Neem een masteropleiding geneeskunde, waar universiteiten gerust vijftienduizend of twintigduizend euro collegegeld voor vragen. Maastricht brengt zelfs 32 duizend euro in rekening. Deze opleiding zou volgens de stichting slechts 5,5 duizend euro per jaar hoeven kosten.
Die torenhoge collegegelden waren nooit de bedoeling, stelt de Stichting Collectieve Actie Universiteiten (SCAU). De universiteiten zouden voor hun opleidingen alleen een kostendekkend tarief mogen vragen. De universiteiten vinden daarentegen dat ze mogen doen wat ze willen en dat de kosten van opleidingen bovendien moeilijk vast te stellen zijn.
Wat zijn dan de kosten van een opleiding? Daar zijn de strijdende partijen in de rechtszaak nog lang niet aan toegekomen. Eerst moet een andere knoop worden doorgehakt: welke rechter mag hier eigenlijk een uitspraak over doen?
SCAU wil de zaak graag voor de civiele rechter brengen, waar iedereen naartoe kan. De universiteiten menen dat alleen de speciale onderwijsrechters van het CBHO (College van Beroep voor het Hoger Onderwijs) er iets over mogen zeggen. Maar daar kun je alleen naartoe als je student bent en de hoge tarieven al betaalt.
Aanvankelijk werd SCAU door de kantonrechter ‘niet ontvankelijk’ verklaard, maar afgelopen augustus viel het hoger beroep inhaar voordeel uit: de stichting was toch ‘ontvankelijk’, omdat ook aanstaande studenten recht hebben op een goede rechtsbescherming. De Hoge Raad gaat nu alleen kijken of de procedures in de rechtsgang correct waren en of het recht goed is toegepast. De hoogste rechter gaat zich dus niet opnieuw over de ‘feiten’ van de zaak buigen.

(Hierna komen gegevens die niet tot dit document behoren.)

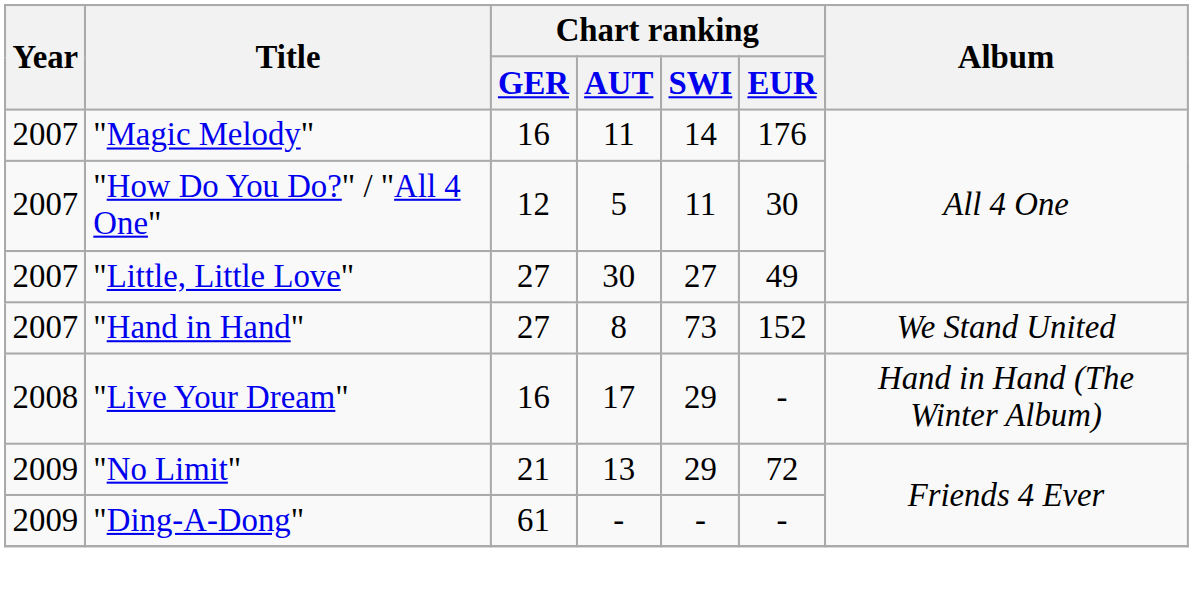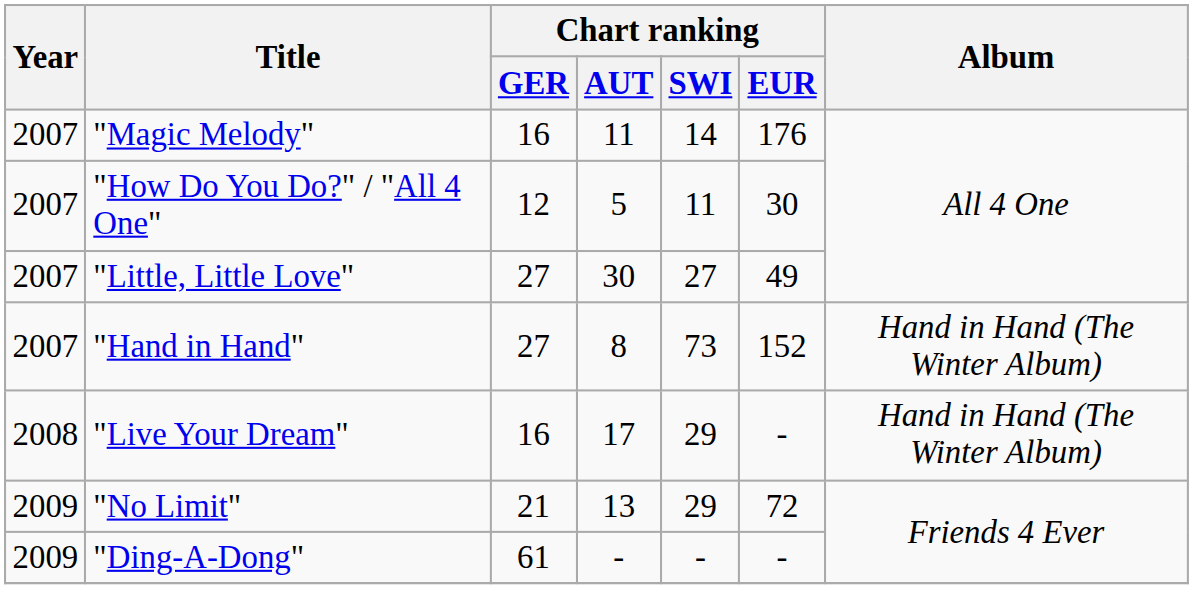"Hand in Hand" | Album: We Stand United -> Hand in Hand (The Winter Album)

Het is moeilijk te voorspellen wie de zaak zal winnen als een rechter zich over de tarieven moet uitspreken. Het argument van de universiteiten is een tweesnijdend zwaard: ze zeggen dat het moeilijk is om de kosten van een opleiding te berekenen, maar omgekeerd kunnen ze hun hoge tarieven dan ook niet verantwoorden.
De wetgever heeft echter ook niet kraakhelder bepaald waar universiteiten zich aan moeten houden bij het vaststellen van hun tarieven. Eerdere zaken bij het College voor Beroep van het Hoger Onderwijs liepen daarom op niets uit, maar intussen lijkt het standpunt een beetje te verschuiven. Afgelopen zomer oordeelden de onderwijsrechters in een zaak van een student geneeskunde dat de Vrije Universiteit het tarief moest onderbouwen. Die procedure loopt nog.
SCAU voert haar rechtszaak tegen de twee Amsterdamse universiteiten en die van Nijmegen, Groningen, Leiden, Maastricht, Tilburg en Utrecht.
Comments are closed.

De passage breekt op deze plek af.